Les associations n'ont guère que ce moyen pour protester. Lundi, Emmaüs et d'autres structures similaires ont annoncé qu'elles suspendaient leurs maraudes, ces rondes sociales dans les rues de Paris destinées à nouer contact et venir en aide aux migrants installés dans la capitale. La raison de cette décision ? La recrudescence des évacuations orchestrées par les forces de police. Pour les responsables d'Emmaüs mais aussi de France Terre d'Asile, cette attitude témoigne d'une "ambiguïté" dans les "politiques publiques quant à l'accueil des migrants dans ces rues."

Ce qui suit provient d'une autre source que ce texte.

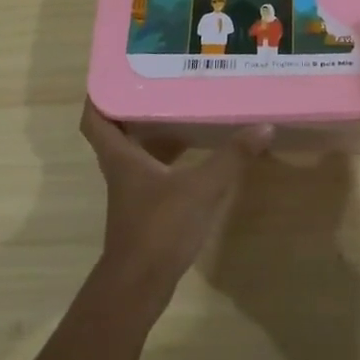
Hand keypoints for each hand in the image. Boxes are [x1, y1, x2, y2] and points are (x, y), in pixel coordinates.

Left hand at [79, 102, 270, 302]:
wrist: (140, 286)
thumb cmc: (160, 228)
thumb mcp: (201, 188)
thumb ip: (231, 158)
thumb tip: (264, 127)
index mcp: (121, 157)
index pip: (95, 119)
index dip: (100, 95)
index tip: (116, 73)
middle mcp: (120, 170)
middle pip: (117, 132)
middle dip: (133, 107)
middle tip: (160, 83)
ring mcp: (131, 193)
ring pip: (136, 152)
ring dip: (152, 132)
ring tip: (180, 108)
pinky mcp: (144, 211)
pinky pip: (152, 172)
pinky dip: (167, 158)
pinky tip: (193, 155)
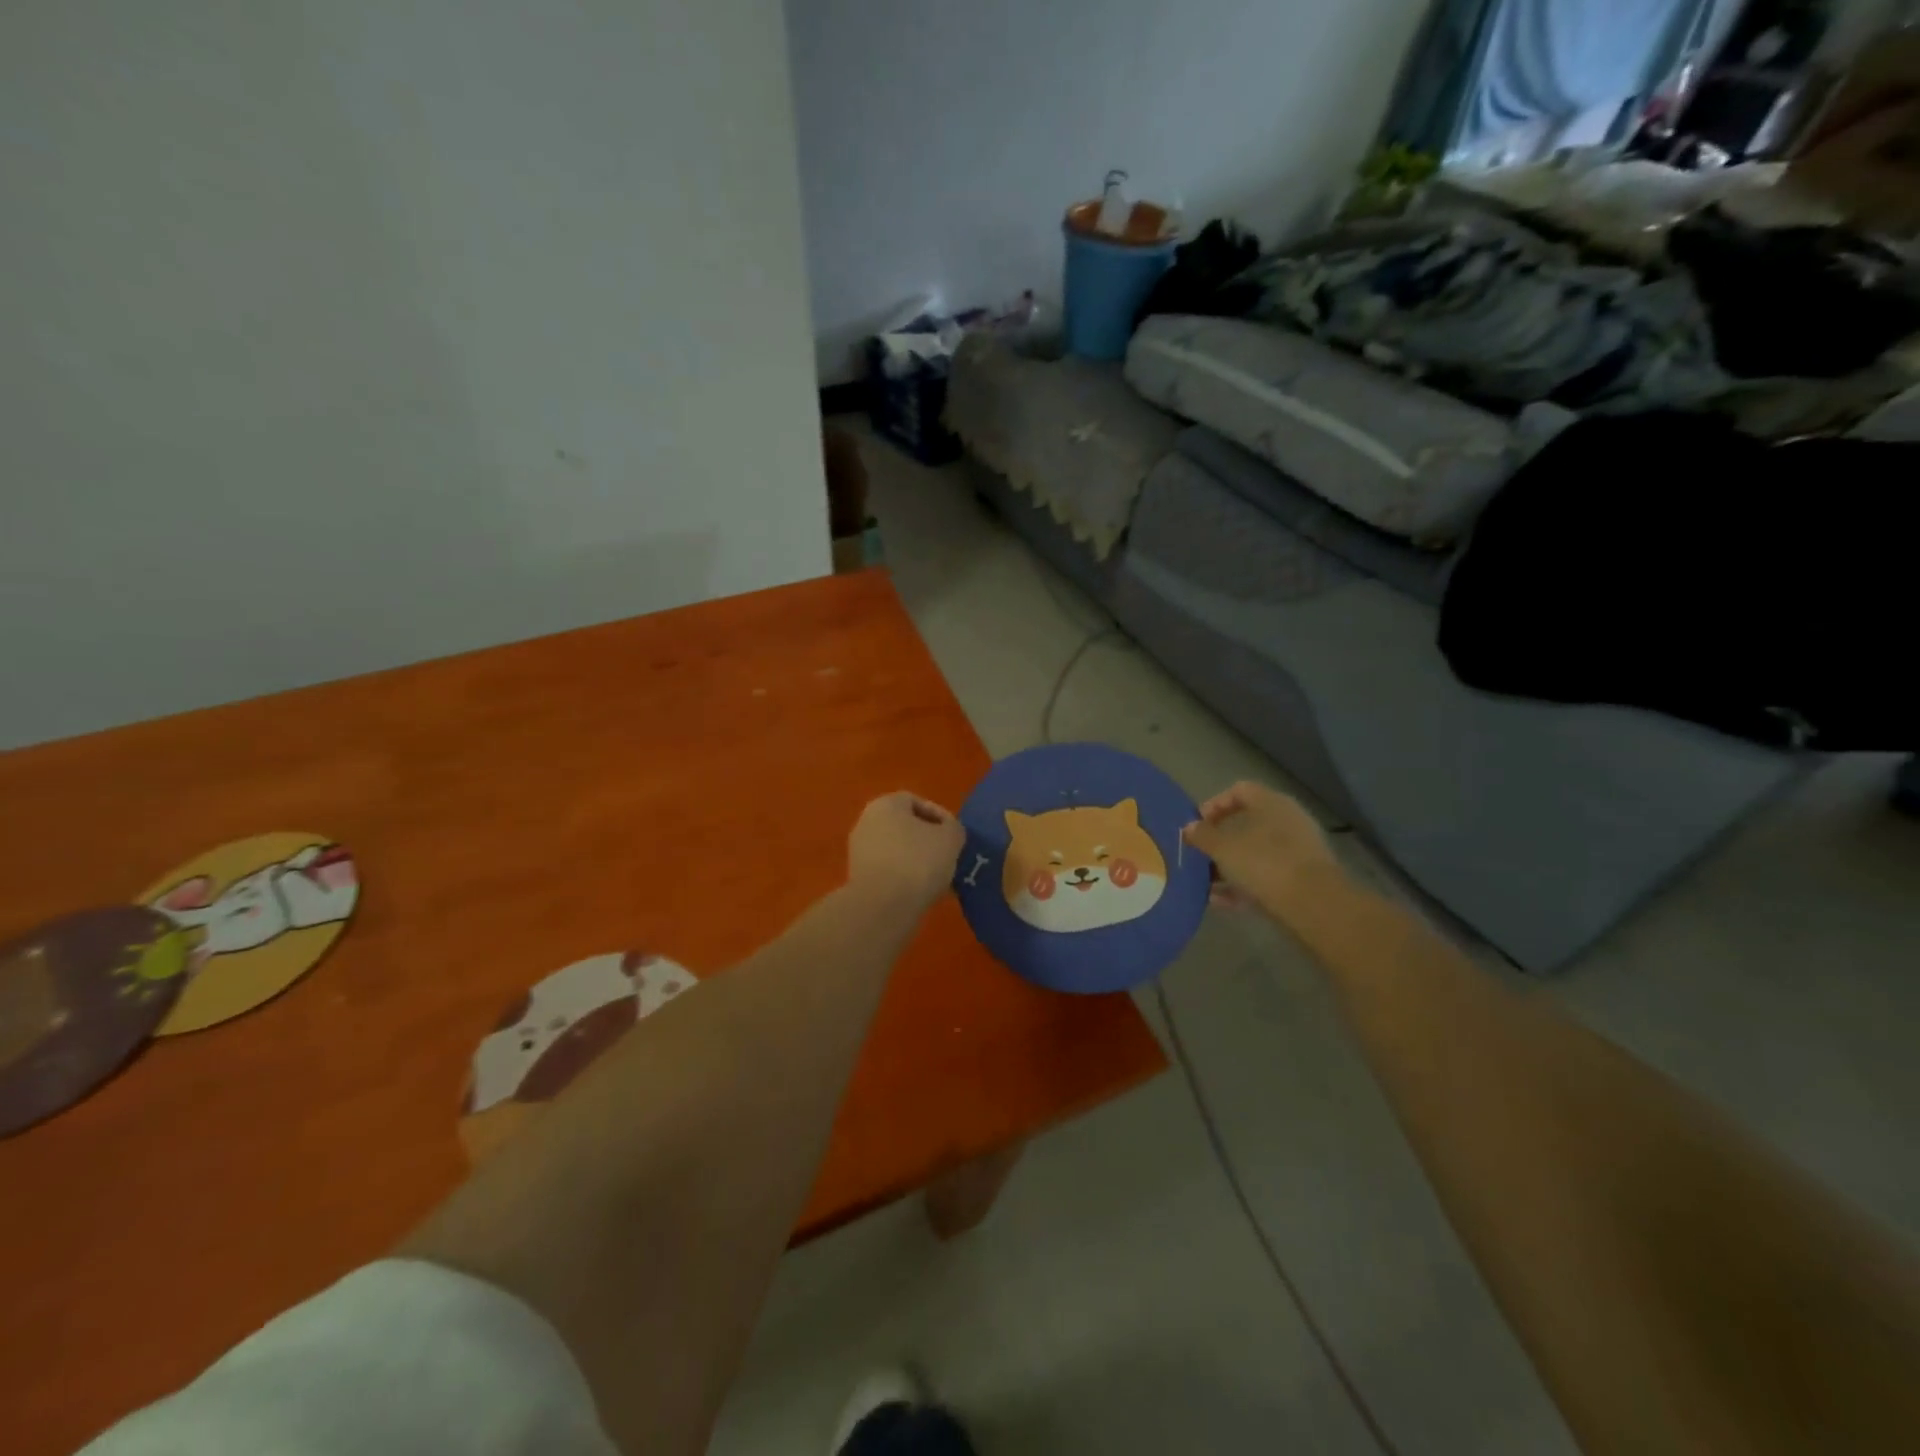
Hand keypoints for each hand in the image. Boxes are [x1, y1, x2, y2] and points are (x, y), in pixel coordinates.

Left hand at [847, 792, 965, 914]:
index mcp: (884, 805)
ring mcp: (859, 851)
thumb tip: (947, 832)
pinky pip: (889, 871)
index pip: (915, 801)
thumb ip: (953, 828)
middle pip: (904, 826)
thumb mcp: (951, 838)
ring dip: (917, 861)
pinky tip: (922, 892)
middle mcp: (866, 822)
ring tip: (939, 878)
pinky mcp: (858, 878)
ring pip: (897, 850)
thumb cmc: (918, 861)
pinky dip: (905, 878)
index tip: (953, 835)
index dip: (939, 816)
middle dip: (927, 840)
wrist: (884, 907)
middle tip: (948, 856)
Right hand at [1182, 781, 1343, 917]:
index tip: (1196, 824)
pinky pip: (1264, 877)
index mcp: (1272, 803)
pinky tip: (1219, 901)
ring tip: (1204, 880)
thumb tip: (1189, 828)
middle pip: (1247, 823)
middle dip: (1219, 839)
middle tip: (1199, 853)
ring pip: (1255, 853)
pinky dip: (1242, 886)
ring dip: (1228, 865)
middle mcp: (1288, 821)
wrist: (1314, 906)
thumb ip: (1203, 836)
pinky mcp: (1301, 880)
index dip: (1214, 804)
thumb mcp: (1223, 848)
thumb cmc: (1264, 864)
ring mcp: (1297, 851)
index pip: (1239, 790)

Demande de dialogue. Pour les travailleurs sociaux, ces expulsions ont une conséquence que déplore Pierre Henry, le directeur général de France Terre d'Asile : "Un certain nombre de migrants considèrent que nos travailleurs sociaux sont des policiers en civil. On ne peut pas donner des informations sur l'asile à une personne et une heure après la voir embarquée par la police". "Nous demandons à ce que tout le monde se remette autour d'une table et clarifie son mode d'intervention", a-t-il ajouté, en dénonçant une "logique de dissuasion".

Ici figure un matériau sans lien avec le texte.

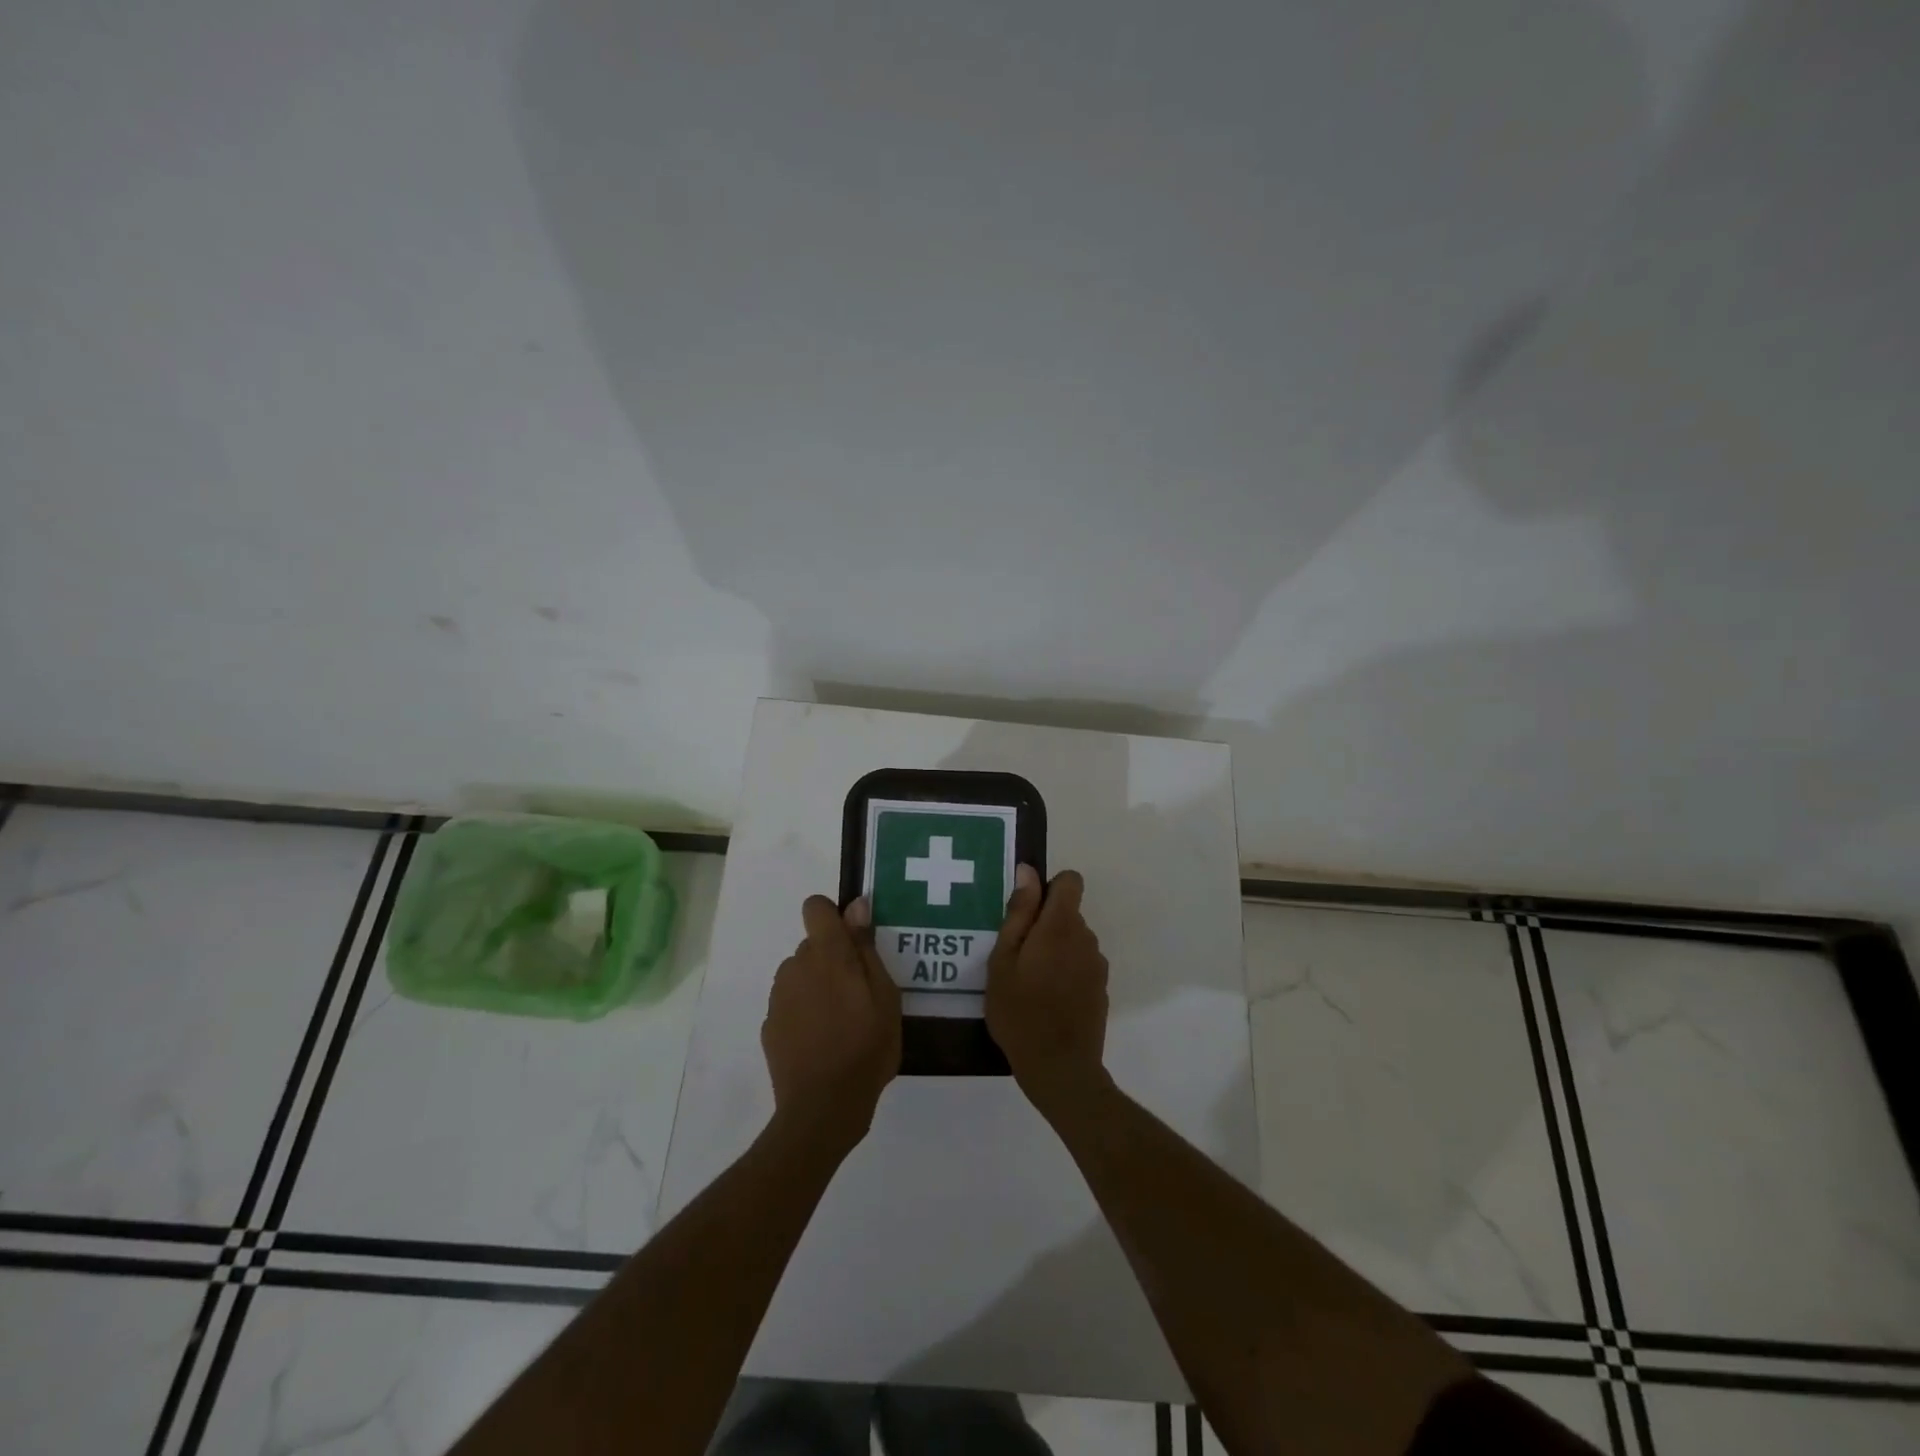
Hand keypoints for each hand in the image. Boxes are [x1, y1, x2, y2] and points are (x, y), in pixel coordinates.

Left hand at [762, 895, 901, 1154]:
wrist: (823, 1108)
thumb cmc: (866, 1047)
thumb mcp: (885, 996)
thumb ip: (866, 948)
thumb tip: (856, 906)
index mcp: (826, 954)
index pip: (816, 907)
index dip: (833, 917)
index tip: (853, 942)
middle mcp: (796, 966)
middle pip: (812, 945)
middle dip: (833, 959)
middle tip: (859, 994)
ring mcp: (778, 997)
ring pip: (801, 974)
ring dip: (817, 985)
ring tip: (841, 1022)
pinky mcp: (769, 1025)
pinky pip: (791, 1003)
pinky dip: (805, 1013)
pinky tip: (822, 1041)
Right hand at [985, 867, 1110, 1117]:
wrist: (1059, 1068)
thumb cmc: (1019, 1011)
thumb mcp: (1003, 960)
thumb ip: (1019, 913)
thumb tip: (1028, 872)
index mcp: (1061, 925)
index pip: (1070, 881)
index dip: (1048, 888)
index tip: (1026, 913)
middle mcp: (1086, 938)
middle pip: (1068, 913)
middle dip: (1044, 924)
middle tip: (1015, 956)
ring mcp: (1097, 965)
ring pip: (1073, 940)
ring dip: (1054, 949)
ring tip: (1027, 982)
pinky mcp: (1101, 989)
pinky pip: (1080, 965)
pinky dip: (1064, 972)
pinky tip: (1046, 1000)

Un changement de politique "incompréhensible". Pour ne pas laisser se reconstituer des campements dont les effectifs ont atteint des niveaux record durant l'année écoulée, la police démantèle, depuis la fin juillet, de façon quasi-quotidienne les campements installés dans le nord de Paris, au grand dam des collectifs de soutien qui déplorent une logique coercitive et vaine. Ce changement de politique est "incompréhensible" et "ne va pas du tout dans le sens de l'ouverture du centre humanitaire" prévue par la ville de Paris à la fin de l'été, estime Madame El Hassak-Marzorati, directrice générale adjointe d'Emmaüs.
Expulsions et offres d'hébergement en parallèle. De plus, même si, lors de l'opération menée le 17 août, des offres d'hébergement ont été faites à près de 700 personnes, ces évacuations sont assorties d'un contrôle de la situation administrative des migrants, à l'inverse de ce qui prévalait lorsque la préfecture de région, la ville de Paris et les associations étaient parties prenantes. Du côté de la Ville, on souligne que le retrait des associations n'est "pas une solution". Mais "on partage leur préoccupation et leur malaise sur le sujet", ajoute-t-on, en rappelant que "depuis un an et demi, la règle définie avec l'Etat était que chaque opération soit accompagnée d'une mise à l'abri et d'une offre d'hébergement. Il n'y a pas de raison objective que cette méthode ne soit plus appliquée". Depuis le 2 juin 2015, 26 évacuations conjointes ont ainsi eu lieu, avec à la clé "plus de 14.000 offres d'hébergement", selon la préfecture d'Ile-de-France.